We have investigated the centrality dependence of the limiting-fragmentation conjecture in charged-hadron pseudorapidity distributions in Au–Au and Pb–Pb collisions at RHIC and LHC energies. A three-source relativistic diffusion model with sinh-drift, which ensures the correct Maxwell–Jüttner equilibrium distribution, is the main basis of this study. It requires numerical solutions of the transport equation. For central collisions, a linear drift that allows for analytical solutions has also been tested.

The linear-drift model produces fragmentation distributions that are symmetric around the pseudorapidity values where the maxima of particle production occur and remain essentially confined to the rapidity region of the leading baryons. In contrast, the nonlinear-drift model causes asymmetric distributions and significant fragmentation-source particle production with pseudorapidities in the opposite direction that causes a mixing of target- and projectile-fragment contributions in particle production. This is in line with the expectation that most particles are produced in pairs not only in the fireball, but also in the fragmentation sources. Hence, the nonlinear-drift model physically appears to be more realistic.

The numbers of produced charged hadrons in the three sources as functions of incident energy have been deduced. The particle number in the midrapidity source depends cubic-logarithmically on \(\sqrt{s_{NN}}\) and becomes the main source of particle production at LHC energies, but the fragmentation sources remain relevant and are essential to maintain limiting fragmentation.
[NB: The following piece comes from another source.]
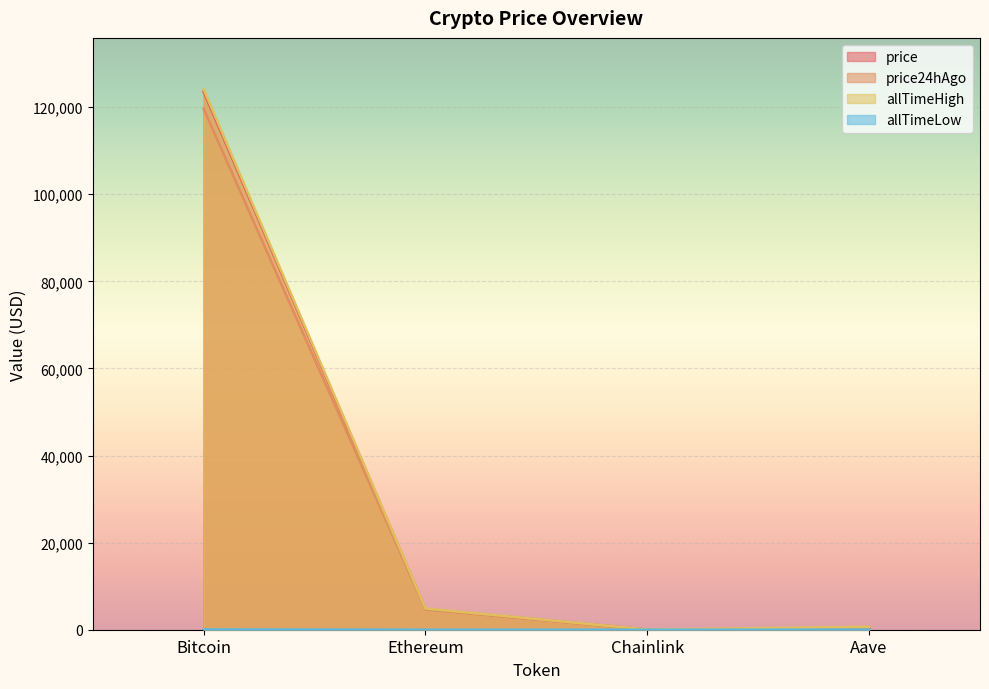

What is the difference between the second highest and minimum values in the price series?

4735.4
Our analysis shows that the RDM with three sources displays approximate limiting-fragmentation scaling in agreement with the data in four centrality classes at RHIC energies. This is essentially due to the diffusion in the fragmentation sources, it would not occur with the fireball source alone. According to our results, limiting fragmentation is also likely to be valid in the corresponding centrality classes at LHC energies, thus spanning a factor of almost 260 in collision energy.
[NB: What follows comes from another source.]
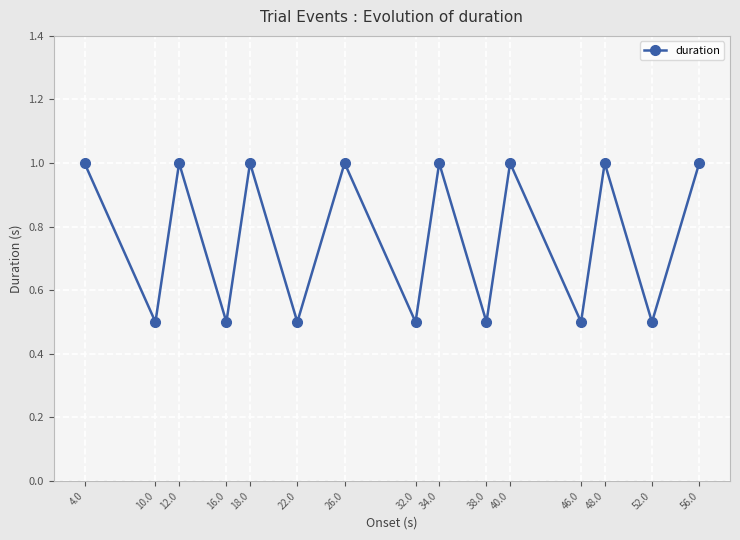

What is the label of the 8th point from the right?

32.0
This conclusion disagrees with expectations from simple parametrizations of the rapidity distributions, and also with predictions from the thermal model, which does not consider the fragmentation sources. The latter play an essential role in our nonequilibrium-statistical approach. It would be desirable that future upgrades of the LHC detectors will make it possible to test the limiting-fragmentation conjecture experimentally at LHC energies in different centrality classes.